An amicus curiae brief is Latin for “friend of the court,” and is filed by parties who are not part of the litigation, but who have a vested interest in the outcome of a case. The court uses amicus brief to consider relevant views of those who are affected by the outcome of litigation.

Each school, including Vanderbilt, filed an interest of amici, explaining why this Executive Order threatens their ability “to educate future leaders from nearly every continent,” according to the document. In data provided in the footnote of the brief, Vanderbilt’s undergraduate population is made up of 7.6% international students, and 23.2% of the graduate school students are from abroad.

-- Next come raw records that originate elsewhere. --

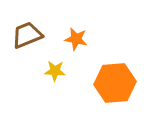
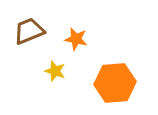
brown trapezoid: moved 2 px right, 4 px up
yellow star: rotated 15 degrees clockwise
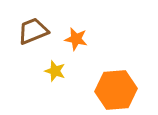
brown trapezoid: moved 4 px right
orange hexagon: moved 1 px right, 7 px down
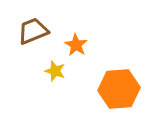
orange star: moved 6 px down; rotated 20 degrees clockwise
orange hexagon: moved 3 px right, 1 px up
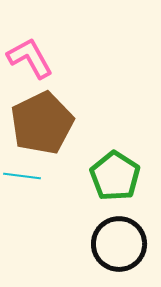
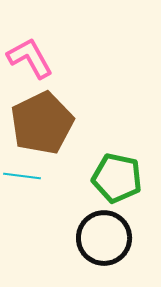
green pentagon: moved 2 px right, 2 px down; rotated 21 degrees counterclockwise
black circle: moved 15 px left, 6 px up
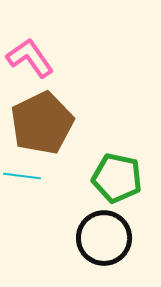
pink L-shape: rotated 6 degrees counterclockwise
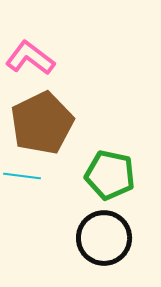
pink L-shape: rotated 18 degrees counterclockwise
green pentagon: moved 7 px left, 3 px up
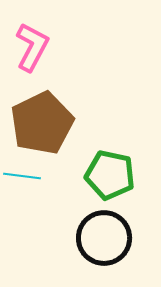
pink L-shape: moved 2 px right, 11 px up; rotated 81 degrees clockwise
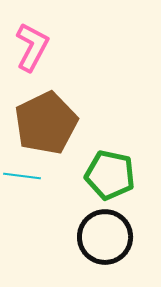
brown pentagon: moved 4 px right
black circle: moved 1 px right, 1 px up
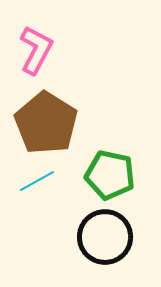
pink L-shape: moved 4 px right, 3 px down
brown pentagon: rotated 14 degrees counterclockwise
cyan line: moved 15 px right, 5 px down; rotated 36 degrees counterclockwise
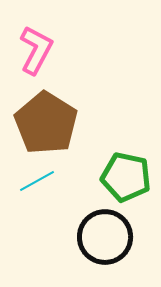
green pentagon: moved 16 px right, 2 px down
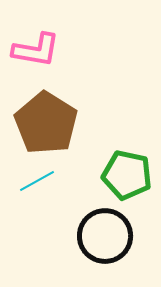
pink L-shape: rotated 72 degrees clockwise
green pentagon: moved 1 px right, 2 px up
black circle: moved 1 px up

“Vanderbilt University is a center for scholarly research, informed and creative teaching, and service to the community and society at large. . . . In pursuit of these goals, Vanderbilt values most highly intellectual freedom that supports open inquiry, equality, compassion, and excellence in all endeavors,” the school wrote, summarizing their mission, values and goals.

The Vanderbilt Office of General Counsel worked with its counterparts at peer universities as well as the law firm Jenner & Block to write, edit and submit the brief on behalf of the seventeen schools, according to Melanie Moran, Executive Director of Integrated Communications at Vanderbilt. The last time Vanderbilt filed an amicus brief was in the 2015 case Fisher v. University of Texas, supporting the continued consideration of race as one factor among many in admissions decisions.

The press release on the brief also cites international research as a motivation for becoming a signatory of the brief.

“In addition to recruiting the best students, some of the most exciting research and discoveries taking place on our campus are fueled by partnerships with international researchers,” Provost and Vice Chancellor for Academic Affairs Susan R. Wente said in the release. “These scholars must be able to travel freely to conduct their work and to continue our work together. We support policies that ensure safe and legal travel while maintaining the freedom of individuals to pursue their research, scholarship, art and discovery without fear of being detained or delayed.”

According to the press release, the brief is being filed in pending litigation on the Executive Order in the U.S. District Court for the Eastern District of New York. In addition to Vanderbilt, the brief is being submitted jointly by Brown University, Carnegie Mellon University, Columbia University, Cornell University, Dartmouth College, Duke University, Emory University, Harvard University, Johns Hopkins University, Massachusetts Institute of Technology, Northwestern University, Princeton University, Stanford University, University of Chicago, University of Pennsylvania and Yale University.

“The university will closely monitor the outcome of this case and other developments to determine if and when our engagement can further promote policies that support our continued ability to recruit and support the most talented students, faculty and staff from around the world,” Moran said.